■ **設問と課題**
a – 次の(i)〜(iii)がそれぞれ本文の内容と合っているか判定し、「はい」か「いいえ」に、根拠となる本文の語句をそのまま引用して添えてください。(i)請求項1では、α化度をβ−アミラーゼ・プルラナーゼ法で測定する。(ii)請求項2では、α化度の範囲を53〜80%としている。(iii)このパン類の主成分はα化米でんぷんである。
b – 本文の「トップ :: A 生活必需品 :: A21 ベイキング;生地製造または加工の機械あるいは設備;ベイキングの生地」から「あることを特徴とするパン類。」までを、両端の語句も含めて一字一句違えずに書き写してください。

トップ :: A 生活必需品 :: A21 ベイキング;生地製造または加工の機械あるいは設備;ベイキングの生地

【発明の名称】 パン類
【発明者】 【氏名】本間 悦子

【氏名】齋藤 裕彦

【氏名】金谷 規弘

【要約】 【課題】

【解決手段】主成分としてα化小麦でんぷんを含むパン類であって、β−アミラーゼ・プルラナーゼ法により測定時のα化度が53〜100%であることを特徴とするパン類。
【特許請求の範囲】
【請求項1】 小麦でんぷんのα化度が焼成又は製造直後にβ−アミラーゼ・プルラナーゼ法で測定して53〜100%であることを特徴とするα化小麦でんぷんを主成分とするパン類。
【請求項2】 前記α化度は55〜80%の範囲である請求項1記載のパン類。

■ **保存済みのデータ記録**
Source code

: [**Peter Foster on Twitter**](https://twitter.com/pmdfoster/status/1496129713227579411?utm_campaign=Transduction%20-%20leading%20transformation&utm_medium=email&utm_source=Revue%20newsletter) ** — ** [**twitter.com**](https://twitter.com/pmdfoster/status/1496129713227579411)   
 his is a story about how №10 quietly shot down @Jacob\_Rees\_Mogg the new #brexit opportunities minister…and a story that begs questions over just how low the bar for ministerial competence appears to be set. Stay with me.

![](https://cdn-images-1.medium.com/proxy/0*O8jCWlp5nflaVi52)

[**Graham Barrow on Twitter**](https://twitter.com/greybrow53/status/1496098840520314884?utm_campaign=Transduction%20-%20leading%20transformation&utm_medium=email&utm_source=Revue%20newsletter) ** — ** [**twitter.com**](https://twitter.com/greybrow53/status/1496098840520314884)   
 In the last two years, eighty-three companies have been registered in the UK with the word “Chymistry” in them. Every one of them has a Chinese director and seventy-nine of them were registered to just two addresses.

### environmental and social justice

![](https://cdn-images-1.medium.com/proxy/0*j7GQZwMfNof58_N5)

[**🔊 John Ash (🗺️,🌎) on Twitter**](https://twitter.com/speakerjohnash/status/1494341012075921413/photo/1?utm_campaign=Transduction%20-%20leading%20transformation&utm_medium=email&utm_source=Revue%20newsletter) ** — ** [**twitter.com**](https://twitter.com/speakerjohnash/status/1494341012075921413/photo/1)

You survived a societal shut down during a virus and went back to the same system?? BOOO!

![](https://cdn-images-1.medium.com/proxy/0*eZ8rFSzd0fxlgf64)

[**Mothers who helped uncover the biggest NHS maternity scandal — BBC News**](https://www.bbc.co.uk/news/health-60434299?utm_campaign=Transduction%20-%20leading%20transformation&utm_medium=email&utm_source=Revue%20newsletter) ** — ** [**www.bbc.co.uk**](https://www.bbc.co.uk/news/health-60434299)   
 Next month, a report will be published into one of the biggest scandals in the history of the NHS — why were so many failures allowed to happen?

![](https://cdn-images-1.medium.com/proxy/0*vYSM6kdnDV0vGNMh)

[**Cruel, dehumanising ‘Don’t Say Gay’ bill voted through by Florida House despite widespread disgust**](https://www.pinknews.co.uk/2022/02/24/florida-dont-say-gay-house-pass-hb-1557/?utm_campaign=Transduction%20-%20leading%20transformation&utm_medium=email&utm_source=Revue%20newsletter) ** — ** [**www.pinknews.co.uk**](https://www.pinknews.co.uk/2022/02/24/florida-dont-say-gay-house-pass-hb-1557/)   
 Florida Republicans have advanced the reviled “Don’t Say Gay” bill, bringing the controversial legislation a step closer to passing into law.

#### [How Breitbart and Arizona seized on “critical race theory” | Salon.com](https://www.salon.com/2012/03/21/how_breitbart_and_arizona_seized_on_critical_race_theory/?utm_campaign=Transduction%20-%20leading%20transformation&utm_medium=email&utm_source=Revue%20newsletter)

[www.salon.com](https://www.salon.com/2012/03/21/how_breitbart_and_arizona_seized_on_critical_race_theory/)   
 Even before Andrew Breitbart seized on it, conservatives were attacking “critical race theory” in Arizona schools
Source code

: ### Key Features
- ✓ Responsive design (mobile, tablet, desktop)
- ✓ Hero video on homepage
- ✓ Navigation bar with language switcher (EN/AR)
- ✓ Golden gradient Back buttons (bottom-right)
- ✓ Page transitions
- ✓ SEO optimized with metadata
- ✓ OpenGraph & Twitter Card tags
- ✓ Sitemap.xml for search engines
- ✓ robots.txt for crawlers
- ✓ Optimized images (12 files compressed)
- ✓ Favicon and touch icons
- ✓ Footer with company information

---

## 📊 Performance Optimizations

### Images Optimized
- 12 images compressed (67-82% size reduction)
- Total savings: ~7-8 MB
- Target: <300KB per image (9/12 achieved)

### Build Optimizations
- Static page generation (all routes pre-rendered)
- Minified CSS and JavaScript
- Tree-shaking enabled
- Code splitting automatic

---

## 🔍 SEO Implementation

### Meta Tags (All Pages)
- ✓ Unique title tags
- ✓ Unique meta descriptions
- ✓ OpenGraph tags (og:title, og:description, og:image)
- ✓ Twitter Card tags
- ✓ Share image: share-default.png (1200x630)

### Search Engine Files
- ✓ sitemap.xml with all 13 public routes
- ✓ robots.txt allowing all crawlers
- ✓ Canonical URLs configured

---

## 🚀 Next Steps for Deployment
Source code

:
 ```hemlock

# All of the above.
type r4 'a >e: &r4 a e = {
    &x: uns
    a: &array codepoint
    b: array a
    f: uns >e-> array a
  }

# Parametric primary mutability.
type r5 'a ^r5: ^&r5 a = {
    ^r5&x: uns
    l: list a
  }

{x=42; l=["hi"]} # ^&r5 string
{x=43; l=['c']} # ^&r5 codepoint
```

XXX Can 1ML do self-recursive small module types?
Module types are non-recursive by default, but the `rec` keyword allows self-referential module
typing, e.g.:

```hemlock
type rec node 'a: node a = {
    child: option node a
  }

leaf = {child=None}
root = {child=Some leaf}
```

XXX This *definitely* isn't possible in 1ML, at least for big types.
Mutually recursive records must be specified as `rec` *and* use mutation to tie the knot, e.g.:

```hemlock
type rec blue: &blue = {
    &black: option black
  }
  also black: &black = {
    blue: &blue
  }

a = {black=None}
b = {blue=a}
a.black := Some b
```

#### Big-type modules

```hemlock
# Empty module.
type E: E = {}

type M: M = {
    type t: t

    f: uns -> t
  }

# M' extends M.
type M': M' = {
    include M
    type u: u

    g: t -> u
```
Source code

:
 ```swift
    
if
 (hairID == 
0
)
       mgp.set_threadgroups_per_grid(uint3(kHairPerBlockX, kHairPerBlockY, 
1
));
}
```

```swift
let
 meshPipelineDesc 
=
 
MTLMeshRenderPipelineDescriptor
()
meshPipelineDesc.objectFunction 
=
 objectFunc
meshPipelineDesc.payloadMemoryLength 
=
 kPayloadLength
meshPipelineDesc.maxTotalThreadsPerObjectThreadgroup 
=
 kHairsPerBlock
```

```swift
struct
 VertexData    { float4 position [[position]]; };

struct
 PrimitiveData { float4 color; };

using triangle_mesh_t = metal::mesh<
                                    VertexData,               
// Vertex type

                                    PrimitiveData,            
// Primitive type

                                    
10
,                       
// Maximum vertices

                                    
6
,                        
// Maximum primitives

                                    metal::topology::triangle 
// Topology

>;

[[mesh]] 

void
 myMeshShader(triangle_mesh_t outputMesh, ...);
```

■ **各設問の解答**
a –
(i)はい。「β−アミラーゼ・プルラナーゼ法で測定して53〜100%」
(ii)いいえ。「前記α化度は55〜80%の範囲である」
(iii)いいえ。「α化小麦でんぷんを主成分とするパン類」

b –
トップ :: A 生活必需品 :: A21 ベイキング;生地製造または加工の機械あるいは設備;ベイキングの生地

【発明の名称】 パン類
【発明者】 【氏名】本間 悦子

【氏名】齋藤 裕彦

【氏名】金谷 規弘

【要約】 【課題】

【解決手段】主成分としてα化小麦でんぷんを含むパン類であって、β−アミラーゼ・プルラナーゼ法により測定時のα化度が53〜100%であることを特徴とするパン類。